Subscribe via RSS Feed

I would hate to die on Leap Day

[ 109 ] February 29, 2012 |

Needless to say the creation of the Monkees — a completely artificial pop music group invented for the purposes of television, in the crassest possible attempt to cash in on Beatlemania — represented everything that was and is wrong with whatever the American version of Tin Pan Alley is called (Edit: oddly enough it’s called Tin Pan Alley Based on my knowledge of Kinks and Who records I assumed the original was in London).

But, much like the Hollywood Studio system, if enough talented people end up being involved in the creation of something, it’s almost impossible to avoid producing something worthwhile, despite everyone’s best efforts.


Comments (109)

Trackback URL | Comments RSS Feed

  1. Incontinentia Buttocks says:

    The Monkees’ film, Head, is a mess, but a really brilliant one that grew out of their own discomfort with being the Pre-Fab Four.

    RIP Davy Jones

  2. proverbialleadballoon says:

    dude, the monkees television show was excellent; campy and dadaist-lite. and funny as shit, funnier now as an adult that can get all the jokes than as a kid who only got the silly humor. they recorded enough good music to put out a solid top-to-bottom greatest hits album. last train to clarksville, stepping stone, daydream believer, i’m a believer, the monkees theme song — they put out more enduring music than most ‘real’ bands. yes, they were a made up band created in a crass attempt to cash in on the beatles, but what they made was really excellent stuff.

PROBLEMS AND TASKS =>
(a) In the blog post about the Monkees, which of the band's films does the first commenter call a brilliant mess?
(b) Continue the blog post about the Monkees, along with its reader comments, from the point where it stops.

RAW DATA =>
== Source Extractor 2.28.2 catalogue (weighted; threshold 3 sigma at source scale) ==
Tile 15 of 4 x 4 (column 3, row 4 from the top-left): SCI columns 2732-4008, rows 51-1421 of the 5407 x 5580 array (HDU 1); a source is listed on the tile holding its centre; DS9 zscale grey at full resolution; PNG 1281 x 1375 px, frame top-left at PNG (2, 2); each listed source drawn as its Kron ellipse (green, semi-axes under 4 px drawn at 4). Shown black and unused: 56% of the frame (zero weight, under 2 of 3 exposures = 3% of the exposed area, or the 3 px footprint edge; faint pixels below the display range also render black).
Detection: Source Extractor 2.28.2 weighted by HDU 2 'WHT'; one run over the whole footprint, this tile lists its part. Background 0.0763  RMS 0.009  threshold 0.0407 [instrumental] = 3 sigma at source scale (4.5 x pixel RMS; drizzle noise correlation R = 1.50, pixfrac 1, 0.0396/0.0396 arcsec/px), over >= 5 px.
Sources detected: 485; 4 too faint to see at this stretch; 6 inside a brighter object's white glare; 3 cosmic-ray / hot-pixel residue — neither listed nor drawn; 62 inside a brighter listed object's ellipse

ANSWERS TO THE EXERCISES =>
(a) Head

(b)
  3. c u n d gulag says:

    RIP Davey.

    I do have to admit though, that The Monkees were my gateway band to harder R&R.

    From the Monkees, it wasn’t too big a leap for me go to Jimi Hendrix, MC5, and The Who.

    Then, I found myself main-lining The Ramones and Richard Hell and the Voidoids, drinking The Sex Pistols, and chasing that with The Jam and Nina Hagen.

    Luckily, the music in the 80’s became less pure because it was cut with some nasty shit, so it was easy to quit that whole scene.

    And to think, it all started with “Take the Last Train to Clarksville…”

    • proverbialleadballoon says:

      damn straight, gulag. i never thought of it in that way, but the monkees being on syndication when i was a kid was my musical gateway drug, too.

    • "Fair and Balanced" Dave says:

      Interestingly enough, Jimi Hendrix was the opening act for the Monkees on his first US tour–which must have been quite a shock to all the pre-teen girls in the audience (not to mention their parents).


      Though Hendrix wasn’t a big hit with the Monkee fans, the “Pre-Fab Four” themselves were big fans (reportedly Mike Nesmith and Mickey Dolenz were the driving forces behind the inviting Hendrix to join the tour).

      • c u n d gulag says:

        Yeah, I’d heard that Hendrix was the opening act. That must have been quite the shocker for the kiddies…

        I had a similar experience.

        I went to see Blue Oyster Cult in 1975, I think it was, in Poughkeepsie, and they had The Ramones as their opening act.

        I didn’t know wtf that sh*t was they were playing, but I knew I loved it right away.

      • BobS says:

        One of my best friends is a huge Hendrix fan who is still a little irked that his wife- who isn’t- saw the great man before him when he opened for The Monkees.

      • DrDick says:

        First time I saw BB King (1970), he was on the bill with Sugarloaf. Let’s just say that their fans did not know quite what to make of him and my friends and I almost committed grievous bodily harm on a few in the row behind us.

  4. Njorl says:

    “…whatever the American version of Tin Pan Alley is called.”

    It’s called Tin Pan Alley.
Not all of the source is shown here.